Satu abad kemudian, Bani Saud kembali ke jazirah Hijaz. Pada 1924, mereka berhasil menguasai lagi Mekkah dan Madinah. Tahun berikutnya, Abdul Aziz bin Saud, pendiri negara Saudi Arabia, mengeluarkan izin resmi menghancurkan dua kompleks pemakaman di Mekkah dan Madinah. Izin resmi ini mendapatkan legitimasi dari fatwa yang dikeluarkan Abdullah Bin Bulayhid, seorang ahli hukum Islam terkemuka.
Penghancuran dimulai pada 21 April 1926 oleh pasukan Wahabi yang menamakan diri sebagai “Ikhwan” (saudara). Destruksi ini begitu ganas: dari nisan yang kecil sampai cungkup makam dirubuhkan tanpa sisa. Pasukan yang terlibat dalam penghancuran menerima upah yang besar dari Abdul Aziz.
Makam orang-orang terdekat Nabi yang dihancurkan antara lain Abdullah (bapak), Aminah (ibu), Abbas dan Hamzah bin Abdul Mutalib (paman), Ibrahim (anak), dan Usman bin Affan (sahabat). Diperkirakan, lebih dari 7.000 makam keluarga dan sahabat Nabi lain luluh lantak dalam hitungan hari.

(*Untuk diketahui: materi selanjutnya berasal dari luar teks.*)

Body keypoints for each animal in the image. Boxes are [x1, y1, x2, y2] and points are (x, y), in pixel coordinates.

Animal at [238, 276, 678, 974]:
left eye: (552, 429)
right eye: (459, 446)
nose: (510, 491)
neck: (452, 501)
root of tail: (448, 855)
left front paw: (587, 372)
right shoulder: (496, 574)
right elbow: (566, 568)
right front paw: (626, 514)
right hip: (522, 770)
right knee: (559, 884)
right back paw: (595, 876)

Seperti dikutip dalam Encyclopedia Islamica terbitan Brill (2016), Eldon Rutter, mualaf asal Inggris yang mengunjungi al-Ma’la pada 1926, mendeskripsikan kerusakan tersebut dalam gambaran yang mirip suasana pasca-gempa bumi:
“Semua yang ada di pemakaman tak terlihat seperti apa pun kecuali gundukan tanah dan kerikil yang tak berhingga, potongan kayu, batangan besi, bongkahan batu, marmer dan batu bata yang hancur, berserakan di mana-mana.”
Meski protes terdengar dari mana-mana, rezim Wahabi seakan-akan menutup telinga. Hingga saat ini, penghancuran situs dan makam bersejarah masih berlangsung. Tapi di balik motif agama, ada motif lain yang lebih utama: uang.

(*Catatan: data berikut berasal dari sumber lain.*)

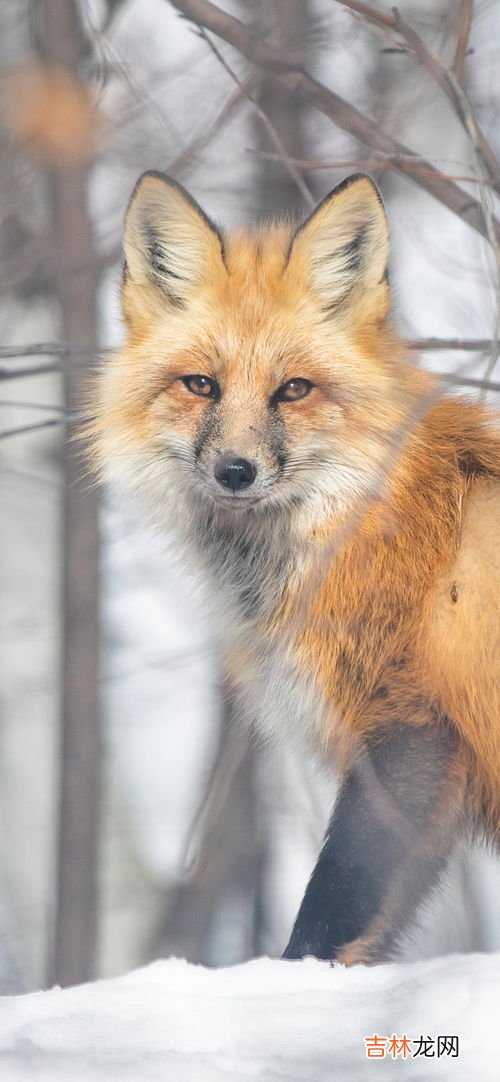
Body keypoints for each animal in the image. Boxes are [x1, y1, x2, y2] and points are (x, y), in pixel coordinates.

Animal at [92, 173, 500, 969]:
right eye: (201, 385)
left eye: (294, 390)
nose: (236, 471)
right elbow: (369, 929)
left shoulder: (411, 727)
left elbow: (331, 906)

Redaksi Tirto pernah menurunkan wawancara dengan Irfan al-Alawi, peneliti dari Islamic Heritage Research Foundation, soal perusakan situs-situs bersejarah di Arab Saudi. Ia mengkritik pembangunan hotel dan mal di sekitar tempat-tempat suci umat Islam.

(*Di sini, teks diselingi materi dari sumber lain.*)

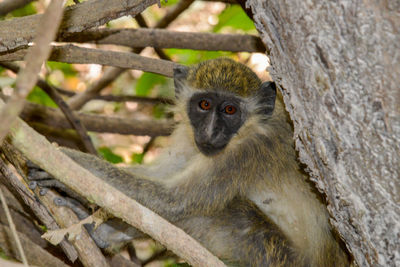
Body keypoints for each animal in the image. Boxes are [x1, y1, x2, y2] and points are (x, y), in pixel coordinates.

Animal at [27, 57, 350, 266]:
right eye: (204, 105)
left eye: (230, 110)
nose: (211, 132)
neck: (250, 127)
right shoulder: (189, 137)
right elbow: (160, 175)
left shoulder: (249, 151)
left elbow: (174, 201)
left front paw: (66, 161)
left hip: (276, 256)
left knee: (218, 212)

Katanya: “Mereka (pemerintah Saudi) tahu akan mendapatkan uang yang lebih banyak karena banyak orang yang ingin melihat Ka’bah atau Masjid Nabawi dari kamar hotel. Banyak orang dari Afrika Selatan, atau orang kaya dari Qatar, Bahrain, Dubai, akan sengaja datang dan rela membayar untuk fasilitas ini.”
Al-Baqi dan Al-Ma’la menjadi saksi bisu bagaimana Bani Saud dan para pengikutnya menghancurkan warisan nenek moyang mereka sendiri.